### Work to be completed
Would you return, word for word, the lines of the data below from the line with "The default Rails" through the line with "The following links", and no others?

◇ ◇ ◇

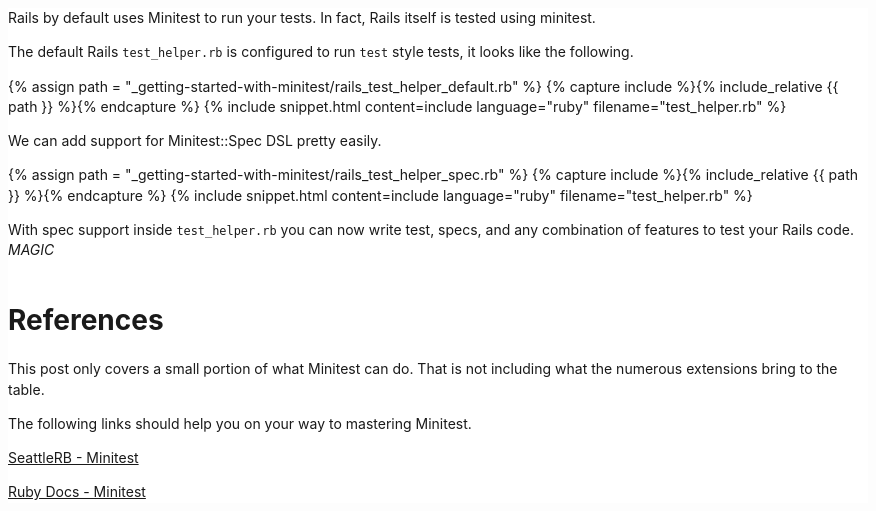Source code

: Rails by default uses Minitest to run your tests. In fact, Rails itself is tested using minitest.

The default Rails `test_helper.rb` is configured to run `test` style tests, it looks like the following.

{% assign path = "_getting-started-with-minitest/rails_test_helper_default.rb" %}
{% capture include %}{% include_relative {{ path }} %}{% endcapture %}
{% include snippet.html content=include language="ruby" filename="test_helper.rb" %}

We can add support for Minitest::Spec DSL pretty easily.

{% assign path = "_getting-started-with-minitest/rails_test_helper_spec.rb" %}
{% capture include %}{% include_relative {{ path }} %}{% endcapture %}
{% include snippet.html content=include language="ruby" filename="test_helper.rb" %}

With spec support inside `test_helper.rb` you can now write test, specs, and any combination of features to test your Rails code. _MAGIC_

# References

This post only covers a small portion of what Minitest can do. That is not including what the numerous extensions bring to the table.

The following links should help you on your way to mastering Minitest.

[SeattleRB - Minitest](https://github.com/seattlerb/minitest)

[Ruby Docs - Minitest](http://ruby-doc.org/stdlib-2.0.0/libdoc/minitest/rdoc/MiniTest.html)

◇ ◇ ◇

### Solution to the exercise
The default Rails `test_helper.rb` is configured to run `test` style tests, it looks like the following.

{% assign path = "_getting-started-with-minitest/rails_test_helper_default.rb" %}
{% capture include %}{% include_relative {{ path }} %}{% endcapture %}
{% include snippet.html content=include language="ruby" filename="test_helper.rb" %}

We can add support for Minitest::Spec DSL pretty easily.

{% assign path = "_getting-started-with-minitest/rails_test_helper_spec.rb" %}
{% capture include %}{% include_relative {{ path }} %}{% endcapture %}
{% include snippet.html content=include language="ruby" filename="test_helper.rb" %}

With spec support inside `test_helper.rb` you can now write test, specs, and any combination of features to test your Rails code. _MAGIC_

# References

This post only covers a small portion of what Minitest can do. That is not including what the numerous extensions bring to the table.

The following links should help you on your way to mastering Minitest.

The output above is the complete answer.